**WHAT IS EXPECTED:** Without the pictures, retype each line below exactly as it stands.

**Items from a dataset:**
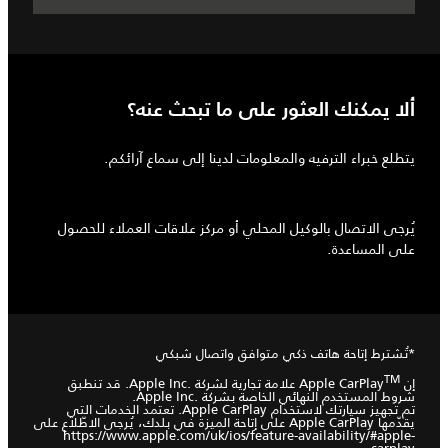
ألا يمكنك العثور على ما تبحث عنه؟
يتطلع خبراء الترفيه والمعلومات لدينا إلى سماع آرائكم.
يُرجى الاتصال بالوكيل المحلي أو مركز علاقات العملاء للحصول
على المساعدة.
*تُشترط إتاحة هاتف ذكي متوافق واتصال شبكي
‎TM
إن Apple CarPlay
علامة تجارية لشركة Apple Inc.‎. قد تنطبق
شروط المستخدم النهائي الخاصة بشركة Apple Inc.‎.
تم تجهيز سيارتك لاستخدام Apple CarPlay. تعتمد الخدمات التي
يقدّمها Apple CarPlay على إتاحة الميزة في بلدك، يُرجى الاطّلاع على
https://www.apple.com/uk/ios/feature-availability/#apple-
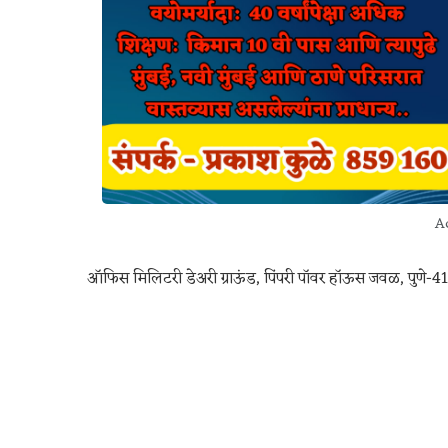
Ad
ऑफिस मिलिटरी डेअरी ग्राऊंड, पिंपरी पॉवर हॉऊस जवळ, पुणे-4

**WRITTEN SOLUTION:**
ألا يمكنك العثور على ما تبحث عنه؟
يتطلع خبراء الترفيه والمعلومات لدينا إلى سماع آرائكم.
يُرجى الاتصال بالوكيل المحلي أو مركز علاقات العملاء للحصول
على المساعدة.
*تُشترط إتاحة هاتف ذكي متوافق واتصال شبكي
‎TM
إن Apple CarPlay
علامة تجارية لشركة Apple Inc.‎. قد تنطبق
شروط المستخدم النهائي الخاصة بشركة Apple Inc.‎.
تم تجهيز سيارتك لاستخدام Apple CarPlay. تعتمد الخدمات التي
يقدّمها Apple CarPlay على إتاحة الميزة في بلدك، يُرجى الاطّلاع على
https://www.apple.com/uk/ios/feature-availability/#apple-
Ad
ऑफिस मिलिटरी डेअरी ग्राऊंड, पिंपरी पॉवर हॉऊस जवळ, पुणे-4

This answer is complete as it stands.